Oyuncusu, seyircisi, konusu ‘Gerilla’ olan tiyatro


Dağ Tiyatrosu ne zaman kuruldu?
Harun Amed: 2000’li yılların başında Şehit Sefkan Kültür Sanat Okulu bünyesinde tiyatro çalışmaları bir ilk olarak dağda başladı. Dağ Tiyatrosu resmi olarak 2000 yılı 15 Ağustos günü çalışmalarına başladı. Bir nevi gerilla kendi tiyatrosunun tohumlarını attı. Dağ Tiyatrosunun kuruluşundan bu yana içerisinde yer alıyorum. Dağ Tiyatrosunun ilk dönemini bir bebeğin emekleme sürecine benzetiyorum. O dönemlerde oyunlarımızla turneye çıktığımızda şunu gördük, dağda her şey sensin. Bizi devlet ve şehir tiyatrolarından ayıran şey budur. Bir tiyatro için sahne ve seyircinin olması gerek. Sahnemiz dağlar, seyircimiz gerilla ve senaryomuz ise, kendimiziz yani gerilla ve onun yaşadıkları.
Dağ tiyatrocusunun görevleri nelerdir?
Harun Amed: Dağ Tiyatrosunun amacı dağın sesi olabilmek, bilinmeyen duyguların ve dile gelmeyen kelimelerin ifadesi olmaktır. Her şeyden önce bizler birer gerillayız. Bizim de her gerilla gibi öncelikli olarak görevimiz kendi meşru savunmamızı sağlamaktır. Aslında biz tiyatrocular olarak meşru savunmanın tiyatrosunu yapıyoruz. Bunun yanı sıra kültürel soykırıma karşı kültürel direniş cephesi tiyatrosunu yaratmaya çalışıyoruz. Bu anlamda soykırıma karşı sanatımızla kendimizi ne kadar var edersek o kadar da soykırıma karşı direnmiş oluruz. Dağ Tiyatrosu olarak felsefik açıdan bunu esas alırken, diğer bir amacımız da oyunlarımızda özgür insanı yaratabilmenin mesajını veriyoruz. Tiyatronun genel amacı model karakter yaratarak topluma sunmasıdır. Nasıl bir toplum ve birey modeli olmalı konularını işliyoruz. Kapitalist modernitenin erkek egemenlikli zihniyetinin yaratmış olduğu tiplemeleri insanın özüne aykırı olduğunu ve öze dönüş konuları oyunlarımızın temel konusudur. Bana göre, diğer tüm sanat dallarından daha fazla tiyatronun yaygınlaşması lazım. Çünkü tiyatro insanla, duygu ve yaşamla birebir var oluyor.

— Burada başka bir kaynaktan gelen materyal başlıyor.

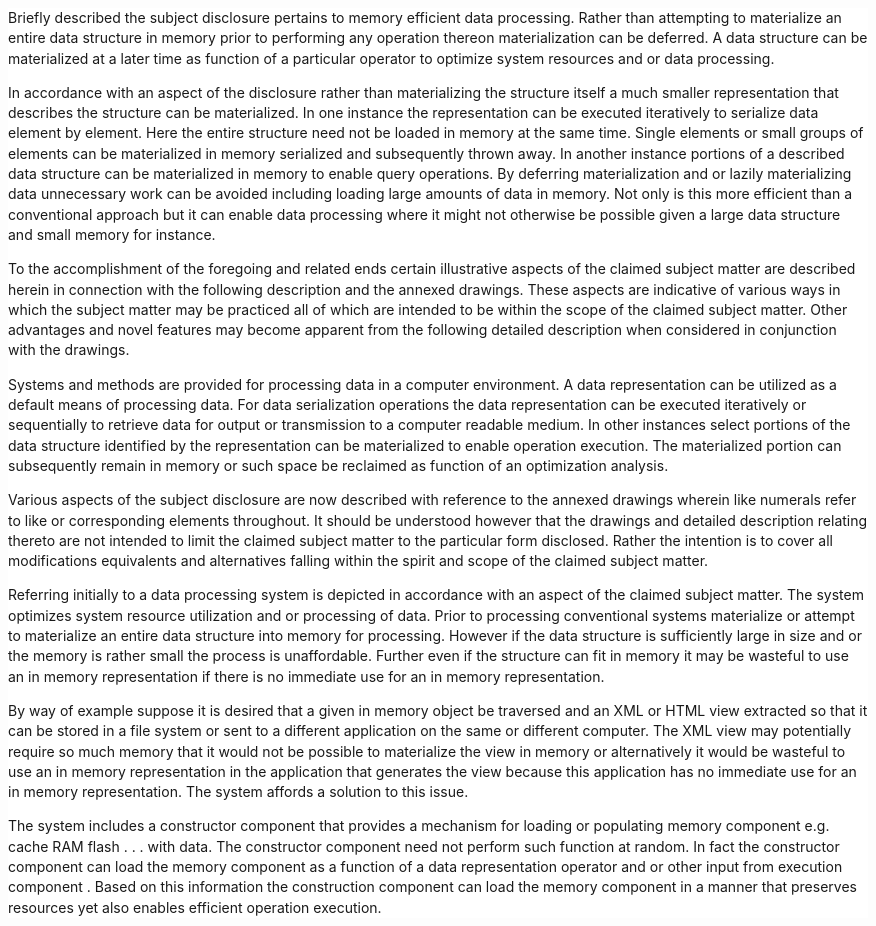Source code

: Briefly described the subject disclosure pertains to memory efficient data processing. Rather than attempting to materialize an entire data structure in memory prior to performing any operation thereon materialization can be deferred. A data structure can be materialized at a later time as function of a particular operator to optimize system resources and or data processing.

In accordance with an aspect of the disclosure rather than materializing the structure itself a much smaller representation that describes the structure can be materialized. In one instance the representation can be executed iteratively to serialize data element by element. Here the entire structure need not be loaded in memory at the same time. Single elements or small groups of elements can be materialized in memory serialized and subsequently thrown away. In another instance portions of a described data structure can be materialized in memory to enable query operations. By deferring materialization and or lazily materializing data unnecessary work can be avoided including loading large amounts of data in memory. Not only is this more efficient than a conventional approach but it can enable data processing where it might not otherwise be possible given a large data structure and small memory for instance.

To the accomplishment of the foregoing and related ends certain illustrative aspects of the claimed subject matter are described herein in connection with the following description and the annexed drawings. These aspects are indicative of various ways in which the subject matter may be practiced all of which are intended to be within the scope of the claimed subject matter. Other advantages and novel features may become apparent from the following detailed description when considered in conjunction with the drawings.

Systems and methods are provided for processing data in a computer environment. A data representation can be utilized as a default means of processing data. For data serialization operations the data representation can be executed iteratively or sequentially to retrieve data for output or transmission to a computer readable medium. In other instances select portions of the data structure identified by the representation can be materialized to enable operation execution. The materialized portion can subsequently remain in memory or such space be reclaimed as function of an optimization analysis.

Various aspects of the subject disclosure are now described with reference to the annexed drawings wherein like numerals refer to like or corresponding elements throughout. It should be understood however that the drawings and detailed description relating thereto are not intended to limit the claimed subject matter to the particular form disclosed. Rather the intention is to cover all modifications equivalents and alternatives falling within the spirit and scope of the claimed subject matter.

Referring initially to a data processing system is depicted in accordance with an aspect of the claimed subject matter. The system optimizes system resource utilization and or processing of data. Prior to processing conventional systems materialize or attempt to materialize an entire data structure into memory for processing. However if the data structure is sufficiently large in size and or the memory is rather small the process is unaffordable. Further even if the structure can fit in memory it may be wasteful to use an in memory representation if there is no immediate use for an in memory representation.

By way of example suppose it is desired that a given in memory object be traversed and an XML or HTML view extracted so that it can be stored in a file system or sent to a different application on the same or different computer. The XML view may potentially require so much memory that it would not be possible to materialize the view in memory or alternatively it would be wasteful to use an in memory representation in the application that generates the view because this application has no immediate use for an in memory representation. The system affords a solution to this issue.

The system includes a constructor component that provides a mechanism for loading or populating memory component e.g. cache RAM flash . . . with data. The constructor component need not perform such function at random. In fact the constructor component can load the memory component as a function of a data representation operator and or other input from execution component . Based on this information the construction component can load the memory component in a manner that preserves resources yet also enables efficient operation execution.
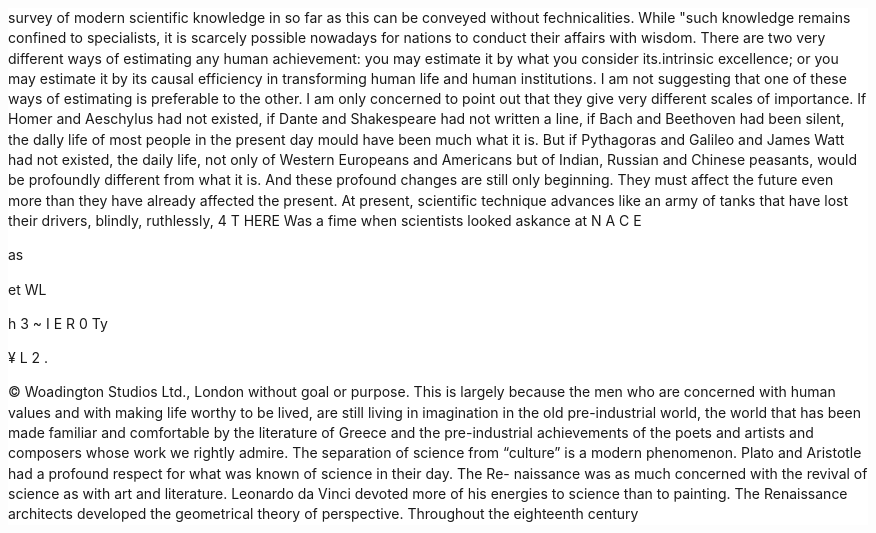 survey of modern scientific knowledge in so far as this 
can be conveyed without fechnicalities. While "such 
knowledge remains confined to specialists, it is scarcely 
possible nowadays for nations to conduct their affairs 
with wisdom. 
There are two very different ways of estimating any 
human achievement: you may estimate it by what you 
consider its.intrinsic excellence; or you may estimate it 
by its causal efficiency in transforming human life and 
human institutions. I am not suggesting that one of 
these ways of estimating is preferable to the other. I am 
only concerned to point out that they give very different 
scales of importance. If Homer and Aeschylus had not 
existed, if Dante and Shakespeare had not written a line, 
if Bach and Beethoven had been silent, the dally life of 
most people in the present day mould have been much 
what it is. But if Pythagoras and Galileo and James Watt 
had not existed, the daily life, not only of Western 
Europeans and Americans but of Indian, Russian and 
Chinese peasants, would be profoundly different from 
what it is. And these profound changes are still only 
beginning. They must affect the future even more than 
they have already affected the present. 
At present, scientific technique advances like an army 
of tanks that have lost their drivers, blindly, ruthlessly, 
4 
T HERE Was a fime when scientists looked askance at 
N
A
C
E
 
as
 
et 
WL
 
h 
3 ~ 
I
E
R
 0 
Ty
 
¥ 
L 
2 
. 
 
© Woadington Studios Ltd., London 
without goal or purpose. This is largely because the men 
who are concerned with human values and with making 
life worthy to be lived, are still living in imagination in 
the old pre-industrial world, the world that has been made 
familiar and comfortable by the literature of Greece and 
the pre-industrial achievements of the poets and artists 
and composers whose work we rightly admire. 
The separation of science from “culture” is a modern 
phenomenon. Plato and Aristotle had a profound respect 
for what was known of science in their day. The Re- 
naissance was as much concerned with the revival of 
science as with art and literature. Leonardo da Vinci 
devoted more of his energies to science than to painting. 
The Renaissance architects developed the geometrical 
theory of perspective. Throughout the eighteenth century 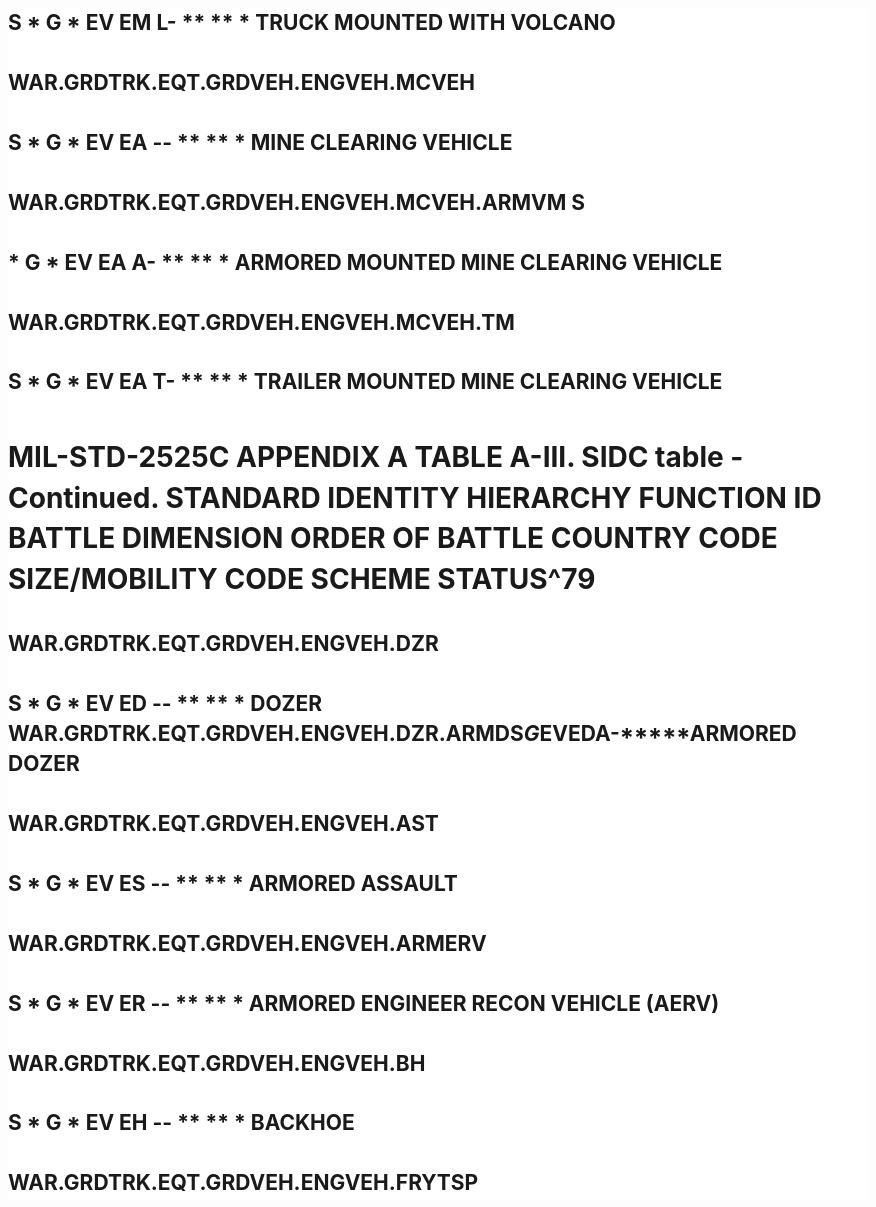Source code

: ## S * G * EV EM L- ** ** * TRUCK MOUNTED WITH VOLCANO

## WAR.GRDTRK.EQT.GRDVEH.ENGVEH.MCVEH

## S * G * EV EA -- ** ** * MINE CLEARING VEHICLE

## WAR.GRDTRK.EQT.GRDVEH.ENGVEH.MCVEH.ARMVM S

## * G * EV EA A- ** ** * ARMORED MOUNTED MINE CLEARING VEHICLE

## WAR.GRDTRK.EQT.GRDVEH.ENGVEH.MCVEH.TM

## S * G * EV EA T- ** ** * TRAILER MOUNTED MINE CLEARING VEHICLE


# MIL-STD-2525C APPENDIX A TABLE A-III. SIDC table - Continued. STANDARD IDENTITY HIERARCHY FUNCTION ID BATTLE DIMENSION ORDER OF BATTLE COUNTRY CODE SIZE/MOBILITY CODE SCHEME STATUS^79

## WAR.GRDTRK.EQT.GRDVEH.ENGVEH.DZR

## S * G * EV ED -- ** ** * DOZER WAR.GRDTRK.EQT.GRDVEH.ENGVEH.DZR.ARMDS*G*EVEDA-*****ARMORED DOZER

## WAR.GRDTRK.EQT.GRDVEH.ENGVEH.AST

## S * G * EV ES -- ** ** * ARMORED ASSAULT

## WAR.GRDTRK.EQT.GRDVEH.ENGVEH.ARMERV

## S * G * EV ER -- ** ** * ARMORED ENGINEER RECON VEHICLE (AERV)

## WAR.GRDTRK.EQT.GRDVEH.ENGVEH.BH

## S * G * EV EH -- ** ** * BACKHOE

## WAR.GRDTRK.EQT.GRDVEH.ENGVEH.FRYTSP
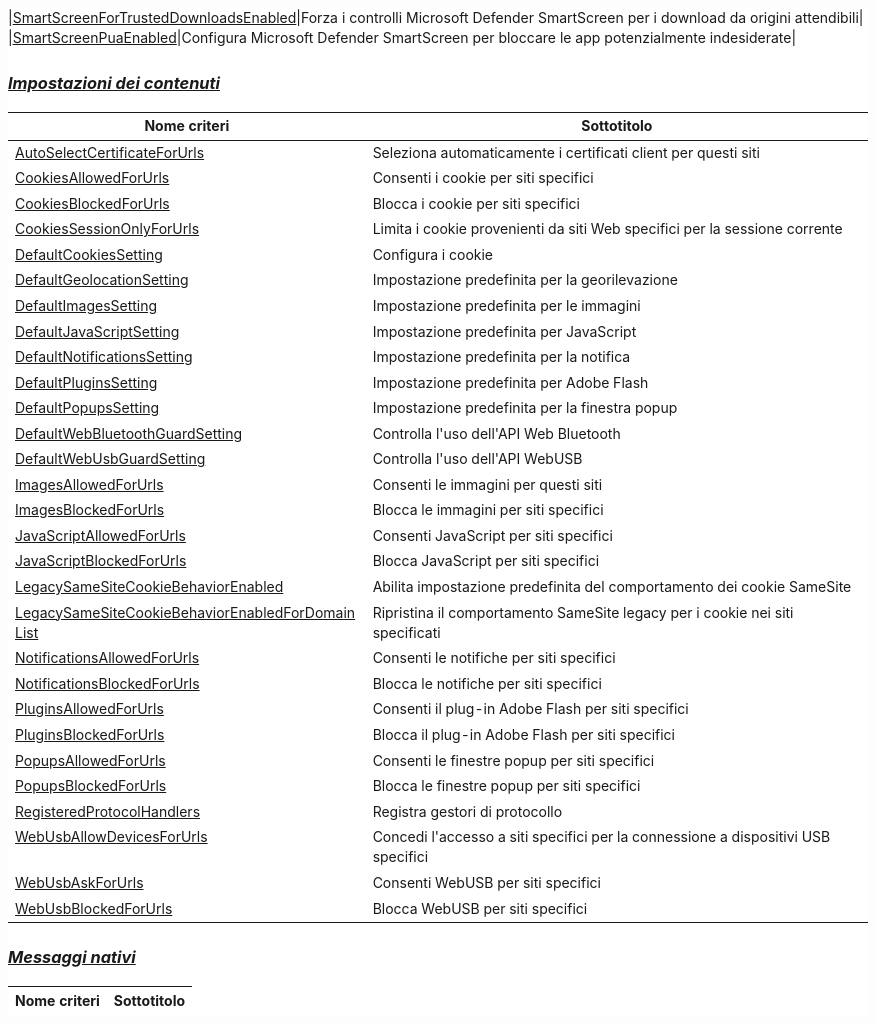 |[SmartScreenForTrustedDownloadsEnabled](#smartscreenfortrusteddownloadsenabled)|Forza i controlli Microsoft Defender SmartScreen per i download da origini attendibili|
|[SmartScreenPuaEnabled](#smartscreenpuaenabled)|Configura Microsoft Defender SmartScreen per bloccare le app potenzialmente indesiderate|
### [*Impostazioni dei contenuti*](#impostazioni-dei-contenuti-policies)
|Nome criteri|Sottotitolo|
|-|-|
|[AutoSelectCertificateForUrls](#autoselectcertificateforurls)|Seleziona automaticamente i certificati client per questi siti|
|[CookiesAllowedForUrls](#cookiesallowedforurls)|Consenti i cookie per siti specifici|
|[CookiesBlockedForUrls](#cookiesblockedforurls)|Blocca i cookie per siti specifici|
|[CookiesSessionOnlyForUrls](#cookiessessiononlyforurls)|Limita i cookie provenienti da siti Web specifici per la sessione corrente|
|[DefaultCookiesSetting](#defaultcookiessetting)|Configura i cookie|
|[DefaultGeolocationSetting](#defaultgeolocationsetting)|Impostazione predefinita per la georilevazione|
|[DefaultImagesSetting](#defaultimagessetting)|Impostazione predefinita per le immagini|
|[DefaultJavaScriptSetting](#defaultjavascriptsetting)|Impostazione predefinita per JavaScript|
|[DefaultNotificationsSetting](#defaultnotificationssetting)|Impostazione predefinita per la notifica|
|[DefaultPluginsSetting](#defaultpluginssetting)|Impostazione predefinita per Adobe Flash|
|[DefaultPopupsSetting](#defaultpopupssetting)|Impostazione predefinita per la finestra popup|
|[DefaultWebBluetoothGuardSetting](#defaultwebbluetoothguardsetting)|Controlla l'uso dell'API Web Bluetooth|
|[DefaultWebUsbGuardSetting](#defaultwebusbguardsetting)|Controlla l'uso dell'API WebUSB|
|[ImagesAllowedForUrls](#imagesallowedforurls)|Consenti le immagini per questi siti|
|[ImagesBlockedForUrls](#imagesblockedforurls)|Blocca le immagini per siti specifici|
|[JavaScriptAllowedForUrls](#javascriptallowedforurls)|Consenti JavaScript per siti specifici|
|[JavaScriptBlockedForUrls](#javascriptblockedforurls)|Blocca JavaScript per siti specifici|
|[LegacySameSiteCookieBehaviorEnabled](#legacysamesitecookiebehaviorenabled)|Abilita impostazione predefinita del comportamento dei cookie SameSite|
|[LegacySameSiteCookieBehaviorEnabledForDomainList](#legacysamesitecookiebehaviorenabledfordomainlist)|Ripristina il comportamento SameSite legacy per i cookie nei siti specificati|
|[NotificationsAllowedForUrls](#notificationsallowedforurls)|Consenti le notifiche per siti specifici|
|[NotificationsBlockedForUrls](#notificationsblockedforurls)|Blocca le notifiche per siti specifici|
|[PluginsAllowedForUrls](#pluginsallowedforurls)|Consenti il plug-in Adobe Flash per siti specifici|
|[PluginsBlockedForUrls](#pluginsblockedforurls)|Blocca il plug-in Adobe Flash per siti specifici|
|[PopupsAllowedForUrls](#popupsallowedforurls)|Consenti le finestre popup per siti specifici|
|[PopupsBlockedForUrls](#popupsblockedforurls)|Blocca le finestre popup per siti specifici|
|[RegisteredProtocolHandlers](#registeredprotocolhandlers)|Registra gestori di protocollo|
|[WebUsbAllowDevicesForUrls](#webusballowdevicesforurls)|Concedi l'accesso a siti specifici per la connessione a dispositivi USB specifici|
|[WebUsbAskForUrls](#webusbaskforurls)|Consenti WebUSB per siti specifici|
|[WebUsbBlockedForUrls](#webusbblockedforurls)|Blocca WebUSB per siti specifici|
### [*Messaggi nativi*](#messaggi-nativi-policies)
|Nome criteri|Sottotitolo|
|-|-|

Oyunlarınızın konuları nelerdir?
Harun Amed: Oyunlarımızda yukarıda belirttiklerimin yanı sıra Kürt özgürlük hareketi içerisinde yaşanan kahramanlıkları ve ihanetleri de işliyoruz. Bütün bunlar tiyatromuzda konu olan karakterlerdir. Biz dağlardan feyz alıyoruz. Tüm çalışmalarımızın temeli gerilla, doğa ve yaşama dayanmaktadır. Devrimin yaratmış oluğu kahramanlıkları nasıl canlandırabiliriz nasıl yansıtabiliriz soruları çerçevesinde tartışmalarımız süreklileşiyor. Tiyatro felsefesiz ve ideolojisiz olmaz. Çünkü ideoloji dediğimiz şey en sade hali ile bir bakış açısıdır. Sahip olduğunuz düşünce biçimidir. İnsan ne olmak istiyorsa ve ne inşa etmek istiyorsa onun cevabıdır ideoloji.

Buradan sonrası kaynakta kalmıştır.